Profil Dokter Detektif Amira Farahnaz, Mengungkap Praktik Overclaim Skincare dan Terjerat Kasus Hukum
Amira Farahnaz, Dokter Detektif yang dikenal karena investigasi produk skincare dan klaim berlebihan, kini berstatus tersangka kasus ITE.

Amira Farahnaz, atau yang lebih dikenal sebagai Doktif, seorang dokter kecantikan berusia 44 tahun (per Maret 2025) kelahiran 12 Januari 1981, telah menjadi sorotan publik. Ia lulus dari Fakultas Kedokteran Universitas Hang Tuah Surabaya dan kini menjadi pemilik Amira Aesthetic Clinic.

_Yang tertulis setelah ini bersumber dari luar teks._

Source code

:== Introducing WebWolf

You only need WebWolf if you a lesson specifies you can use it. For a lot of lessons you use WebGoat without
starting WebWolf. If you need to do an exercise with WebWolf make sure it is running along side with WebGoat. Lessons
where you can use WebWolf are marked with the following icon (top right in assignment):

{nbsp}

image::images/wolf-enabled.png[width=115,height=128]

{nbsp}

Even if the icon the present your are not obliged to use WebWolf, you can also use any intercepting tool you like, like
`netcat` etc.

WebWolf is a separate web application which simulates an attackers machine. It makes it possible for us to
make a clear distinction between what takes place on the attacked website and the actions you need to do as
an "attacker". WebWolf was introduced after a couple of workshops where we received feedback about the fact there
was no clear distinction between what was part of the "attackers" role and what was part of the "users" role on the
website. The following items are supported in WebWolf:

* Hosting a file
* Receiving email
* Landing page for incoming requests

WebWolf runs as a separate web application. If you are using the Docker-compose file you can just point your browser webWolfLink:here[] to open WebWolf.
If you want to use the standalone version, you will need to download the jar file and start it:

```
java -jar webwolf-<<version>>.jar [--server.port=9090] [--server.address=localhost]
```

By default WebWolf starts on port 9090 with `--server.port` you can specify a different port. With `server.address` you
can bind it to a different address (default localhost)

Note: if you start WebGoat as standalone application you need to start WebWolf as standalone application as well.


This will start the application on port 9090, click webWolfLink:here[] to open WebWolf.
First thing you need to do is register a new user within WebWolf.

Namun, popularitasnya bukan berasal dari praktik kedokteran kecantikannya semata, melainkan karena investigasi berani yang dilakukannya terhadap industri skincare di Indonesia, yang berujung pada penetapannya sebagai tersangka kasus pelanggaran Undang-Undang Informasi dan Transaksi Elektronik (ITE).
Doktif menggunakan metode UPLC (Ultra Performance Liquid Chromatography) di laboratorium SIG untuk menguji kandungan berbagai produk skincare populer. Ia kemudian membandingkan hasil uji tersebut dengan klaim yang disampaikan oleh produsen.
Pengungkapan ketidaksesuaian antara klaim dan kandungan produk ini seringkali menimbulkan kontroversi dan perselisihan dengan berbagai brand skincare di Indonesia. Tindakannya ini telah menuai pujian dari sebagian masyarakat yang mengapresiasi upaya pengungkapan praktik overclaim yang merugikan konsumen.
Pada Maret 2025, Doktif ditetapkan sebagai tersangka kasus ITE atas laporan Dokter Andreas Situngkir, seorang dokter kecantikan dan pemilik klinik Mutiara Medical. Dokter Andreas melaporkan Doktif atas dugaan pencemaran nama baik.
Profil Dokter Detektif: Amira Farahnaz
Amira Farahnaz, seorang muslim, aktif di media sosial melalui akun @dokterdetektif (TikTok) dan @dokterdetektifreal (Instagram). Ia menikah dengan Teuku Nasrullah, seorang pengacara. Komitmennya dalam mengungkap praktik overclaim di industri skincare telah membawanya ke pusat perhatian, baik pujian maupun kecaman.
Metode UPLC yang digunakan Doktif dalam investigasinya memberikan hasil yang lebih akurat dibandingkan metode uji lainnya. Hal ini memungkinkan Doktif untuk mengungkap ketidaksesuaian antara klaim produsen dan kandungan sebenarnya dari produk skincare. Keakuratan data yang disajikan menjadi salah satu faktor yang mendukung kredibilitas investigasinya, meskipun tetap memicu kontroversi.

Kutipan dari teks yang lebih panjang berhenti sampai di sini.